Recycling wind turbine blades

17 May 2023

In recent years, wind energy has positioned itself as the leading source of clean and renewable energy in the world. These days, wind turbines have become synonym of sustainability and engine of carbon reduction. However, as the lifespan of these wind turbines comes to an end, a new environmental challenge emerge: how to recycle the wind turbines.

While wind power offers numerous environmental benefits, the complexity of recycling these giant structures presents an actual issue that demands our attention. The long size of these structures, together with their composition, and the limited recycling infrastructures, makes this last challenge hard to address.

A wind turbine consists of three main components: the tower, the nacelle, and the blades. Whereas the tower and the nacelle are easily recyclable, as they are primarily made of steel and other metals, the blade is where we find the main concern. Most of the wind turbine blades are constructed using a combination of fiberglass, carbon fiber and other composite materials, which cannot be recycled. In onshore, where we do find the real challenge of recycling Europe’s first-generation wind farms, we also have to take in mind the foundations for wind turbines, which do not present recycling problems, being composed mainly of concrete, copper and aluminum.

Currently, there is no widely adopted and cost effective method for recycling wind turbines. The composite materials used in the blades are incredibly durable, which makes them perfect for resisting the stress events of wind energy production.
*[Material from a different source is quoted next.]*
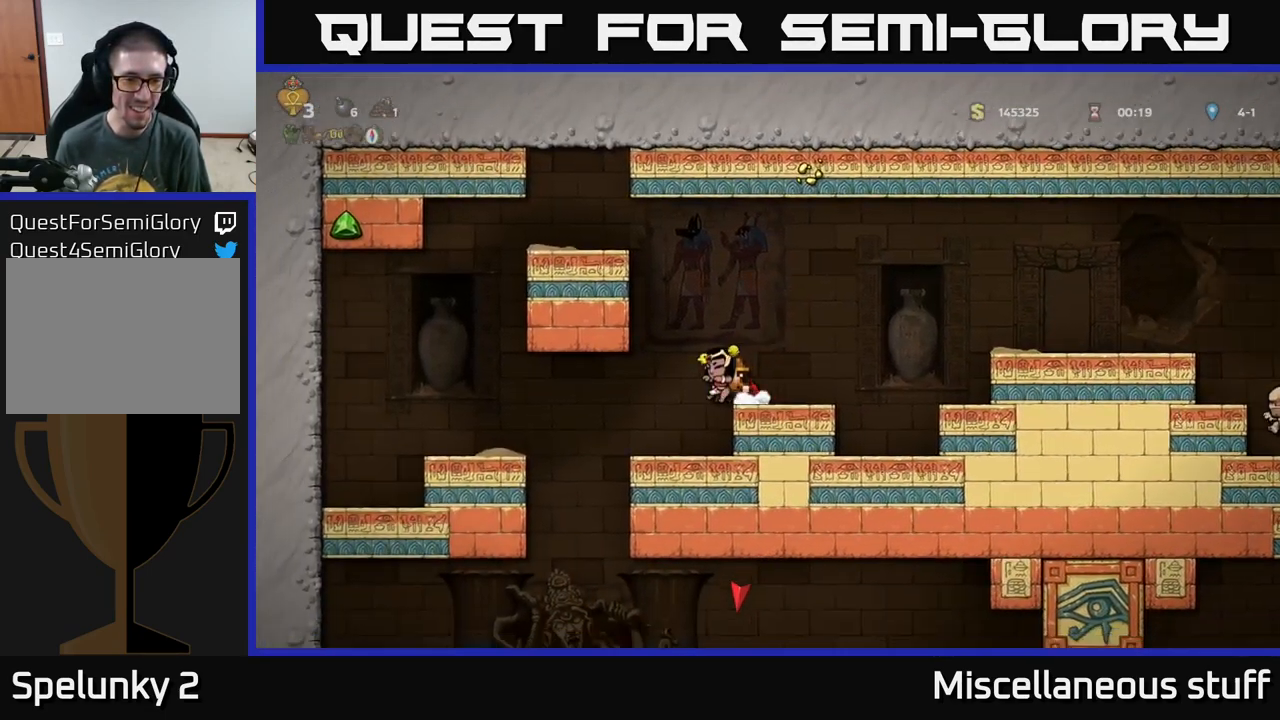
{"buttons": ["X", "DPAD_DOWN"], "left_stick": "center", "events": [[116, "DPAD_LEFT", "up"], [450, "DPAD_DOWN", "down"], [500, "X", "down"]]}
Although this same characteristic is the one presenting the defy when it comes to decommissioning and recycling.

Researchers and innovators have been actively seeking for solutions to tackle the wind turbine recycling problem, and alternative initiatives have been carried out to give these wind turbine blades a second life.

At Nabla Wind Hub, we are greatly inspired to tackle this latest environmental challenge, and to this end we have adopted the principles of the circular economy (recover, recycle, reuse), in addition to getting involved in different actions to deal with the recycling of wind turbines.

Nabla Wind Hub, though eTa Blades, works for some years now in a research project named MARLIC (acronym for "Marche Applied Research Laboratory for Innovative Composites") that aims to give a second life to blade production scraps and dismantled blades, recovering materials and applying the circular economy criteria, in order to then reusing these recovered materials in our own production.

Moreover, we have carried out some circularity projects turning wind turbine manufacturing scraps into eco-designs such as urban furniture, bicycle parking, and even colorful design lamps made to decorate your kitchen with an ethical, responsible, as modern design.

For the near future, we are considering the possibility of immersing ourselves in the innovation project of using the wind turbine blades as the main structure for the creation of small bridges as the next step in our wind blade circularity.

From our view, these initiatives aimed at developing standardized recycling methods, promoting eco-design practices, and incentivizing sustainable disposal and recycling of wind turbine components, are in any case essential.

In celebration of the World Recycling Day from Nabla Wind Hub we wanted to highlight the recycling challenge that we have within the wind industry, which requires collaboration among stakeholders, researchers, governments, recycling experts, and we all.

As we embrace wind energy as a crucial part of our energy mix, it is of high importance to recognize and address the challenges surrounding the wind turbine recycling, to keep working in innovative solutions that can pave the way for a more sustainable future and ensuring that the environmental benefits of wind energy are upheld throughout the entire life cycle of the wind turbines.